Mobile health applications (mhealth apps) and smartphones that help track health indicators like blood pressure, weight or diet hold promise in that regard. There is no shortage of mhealth apps in the iPhone/Android stores and that number is growing at an exponential rate. But the adoption rate of mhealth apps is not increasing. In fact it has been stagnant for the last two years. Pew Research data shows that in the case of people over 65 years old, the smart phone adoption is barely 23% and the adoption of mhealth apps to track health data is barely 1%.
What would help increase the adoption rate of mhealth apps among boomers and elder people?

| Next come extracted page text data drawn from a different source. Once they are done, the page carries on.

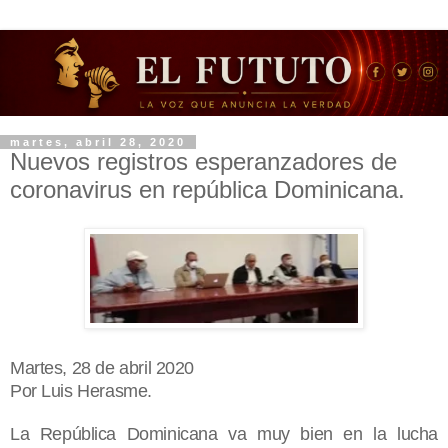
martes, abril 28, 2020
Nuevos registros esperanzadores de
coronavirus en república Dominicana.
Martes, 28 de abril 2020
Por Luis Herasme.
La República Dominicana va muy bien en la lucha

I think that physician embracement of mhealth apps is crucial for the adoption and continued use of mhealth apps by patients. Surely the usability of smartphones needs to be improved for seniors, with easy to read font sizes and apps that are less cluttered, but the more important piece of the puzzle is closing the feedback loop between the doctor and the patient. For an elder person or any patient for that matter, the importance of the mobile app/device is in its usefulness, not the novelty. The data recorded by the mobile app needs to be actionable. By that I mean the doctor should be able to evaluate the data and provide feedback to the patient advising him/her on the next steps.
Studies have shown that most patients, especially baby boomers would download a health app if recommended by their doctor. However the continued usage of the health app would depend on the ease of use of the app and communication with their doctor. Continued encouragement of the use of the mhealth app by the doctor, is critical in increasing patient engagement with the mhealth app. The alignment of payer-provider incentives will help in motivating physicians to adopt mobile health tools. The change from the fee for service model to an outcome based payment model will encourage the use of mhealth technologies to monitor patients with chronic disease and prevent emergency room visits.
For a doctor to use, recommend and rely on a mobile health app data to make decisions, the app data should fit in to the workflow, be credible, actionable and add value to the decision making process. Maybe it would be better if the mobile app was customizable in such a way that the doctor could decide which data he/she wanted to see and with what frequency. Patients, especially the elder population, feel greatly comforted knowing that their doctor cares for them and is looking out for them. Regular doctor-patient communication increases patient engagement, making them motivated to take control over their health and adhere to the health regimen that their doctor has prescribed for them.